Directions: From the records below, work out how many lines carry the string "before". Leave out everything but the number.
--- Supplied material Enclosed Below ---
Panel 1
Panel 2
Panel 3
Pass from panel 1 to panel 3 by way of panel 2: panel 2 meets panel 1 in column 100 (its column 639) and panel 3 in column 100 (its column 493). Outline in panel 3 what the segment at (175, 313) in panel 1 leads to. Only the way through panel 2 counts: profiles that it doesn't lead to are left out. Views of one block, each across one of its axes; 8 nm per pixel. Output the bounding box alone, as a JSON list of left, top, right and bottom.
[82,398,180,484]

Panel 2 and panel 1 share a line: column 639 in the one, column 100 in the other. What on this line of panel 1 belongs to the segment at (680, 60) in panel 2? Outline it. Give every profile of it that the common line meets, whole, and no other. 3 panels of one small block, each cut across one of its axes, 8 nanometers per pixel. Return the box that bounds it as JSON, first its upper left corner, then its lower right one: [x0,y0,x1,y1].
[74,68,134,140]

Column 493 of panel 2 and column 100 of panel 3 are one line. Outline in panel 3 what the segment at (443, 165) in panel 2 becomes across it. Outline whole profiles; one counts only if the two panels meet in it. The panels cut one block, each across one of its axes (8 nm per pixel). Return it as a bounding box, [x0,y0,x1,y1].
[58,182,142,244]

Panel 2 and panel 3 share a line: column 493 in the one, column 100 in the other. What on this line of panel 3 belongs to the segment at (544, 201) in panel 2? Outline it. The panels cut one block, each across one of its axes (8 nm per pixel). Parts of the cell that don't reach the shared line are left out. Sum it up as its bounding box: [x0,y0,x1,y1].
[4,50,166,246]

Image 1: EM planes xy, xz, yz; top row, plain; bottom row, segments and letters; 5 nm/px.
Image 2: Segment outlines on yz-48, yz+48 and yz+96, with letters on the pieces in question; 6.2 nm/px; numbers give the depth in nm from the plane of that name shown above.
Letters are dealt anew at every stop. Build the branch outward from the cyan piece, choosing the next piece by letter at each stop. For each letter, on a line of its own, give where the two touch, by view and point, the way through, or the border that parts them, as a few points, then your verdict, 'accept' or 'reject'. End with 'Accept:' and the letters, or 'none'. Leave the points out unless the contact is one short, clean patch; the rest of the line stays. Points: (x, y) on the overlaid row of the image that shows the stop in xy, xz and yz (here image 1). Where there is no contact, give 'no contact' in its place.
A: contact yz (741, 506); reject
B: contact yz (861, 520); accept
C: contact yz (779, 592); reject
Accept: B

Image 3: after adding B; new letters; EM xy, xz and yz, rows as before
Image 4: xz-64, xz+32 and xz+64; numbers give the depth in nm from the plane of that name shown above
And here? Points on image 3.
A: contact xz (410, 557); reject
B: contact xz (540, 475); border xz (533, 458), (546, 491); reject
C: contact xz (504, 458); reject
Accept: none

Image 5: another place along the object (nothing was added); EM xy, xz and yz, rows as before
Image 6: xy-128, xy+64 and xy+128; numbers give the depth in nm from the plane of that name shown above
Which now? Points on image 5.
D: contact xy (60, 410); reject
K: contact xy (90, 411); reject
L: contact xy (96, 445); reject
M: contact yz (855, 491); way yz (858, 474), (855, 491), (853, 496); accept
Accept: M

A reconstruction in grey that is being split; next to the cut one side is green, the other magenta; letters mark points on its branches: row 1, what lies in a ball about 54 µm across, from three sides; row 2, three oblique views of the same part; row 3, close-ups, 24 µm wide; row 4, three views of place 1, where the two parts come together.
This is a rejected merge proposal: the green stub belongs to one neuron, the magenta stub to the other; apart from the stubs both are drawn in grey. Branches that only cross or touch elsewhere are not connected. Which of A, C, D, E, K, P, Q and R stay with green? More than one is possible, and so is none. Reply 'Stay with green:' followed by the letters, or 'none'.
--- End of Enclosed Supplied material ---
Task result: 2